It’s been a while since a song has moved me to spontaneous blogging, but I’ve listened to “It Won’t Be Long” like eight times today and enough is enough.
I think the modern listener tends to forget how scandalous the Beatles were, especially early in their career. Of course, this had a lot to do with the way they looked, but it’s undeniable that many thought the music just a little too raunchy for polite listening. And with a song like “It Won’t Be Long,” you can’t blame them. Hormones explode off this track. It’s jumpy and insistent, with those “yeahs” driving the tension higher and higher. Even the tempo is a bit unseemly—so fast!
Even now, the track crackles with energy. The more I listened to it today, and I mean this in all sincerity, the more I imagined the Sex Pistols covering it. The lyrics are simple and repetitive, and it’s rhythmically insistent. Although the Beatles will always run circles around Johnny Rotten and co. for sheer musicianship, there’s a certain brash, borderline annoying quality to this song that’s very punk.
Yet as simple as it is, the key to the song nevertheless reveals that the Beatles showed a shrewd understanding of songcraft from the beginning. The song owes most of its endorphin rush to the repeated shift between the calmer verses and the raved-up chorus, which gives the listener a chance to catch their breath while providing enough interest to hold attention, even if the song is barely a hair longer than two minutes. Compare it with something like the Kinks’ “You Really Got Me,” which gets a little boring after the initial two-chord excitement.

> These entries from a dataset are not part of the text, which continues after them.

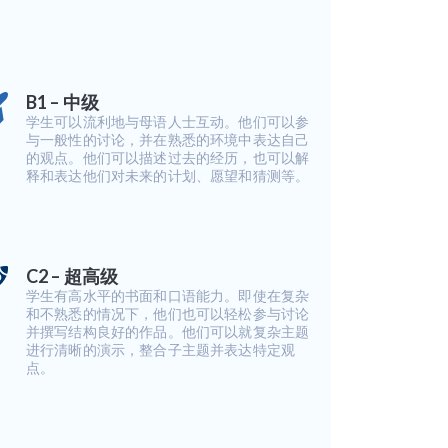
B1 – 中级
学生可以流利地与母语人士互动。他们可以参
与一般性的讨论，并在熟悉的环境中表达自己
的观点。他们可以描述过去的经历，也可以解
释和表达他们对未来的计划、愿望和猜测等。
C2 – 超高级
学生有高水平的书面和口语能力。即使在复杂
和不熟悉的情况下，他们也可以轻松参与讨论
并撰写结构良好的作品。他们可以就复杂主题
进行清晰的演示，整合子主题并表达特定观
点。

This particular track was apparently mostly a John Lennon composition, even though it was credited Lennon/McCartney. When I learned this (scant minutes ago!), it didn’t shock me. It seems to me that early on Lennon drove most of the band’s harder, faster numbers. His early vocals far outstrip McCartney’s for sheer grit, and he absolutely howls through this one, with the double tracking making it particularly effective. The entire band responds to this, but Ringo does particularly well at managing the shift in energy between the verses and the chorus—listen to those fills!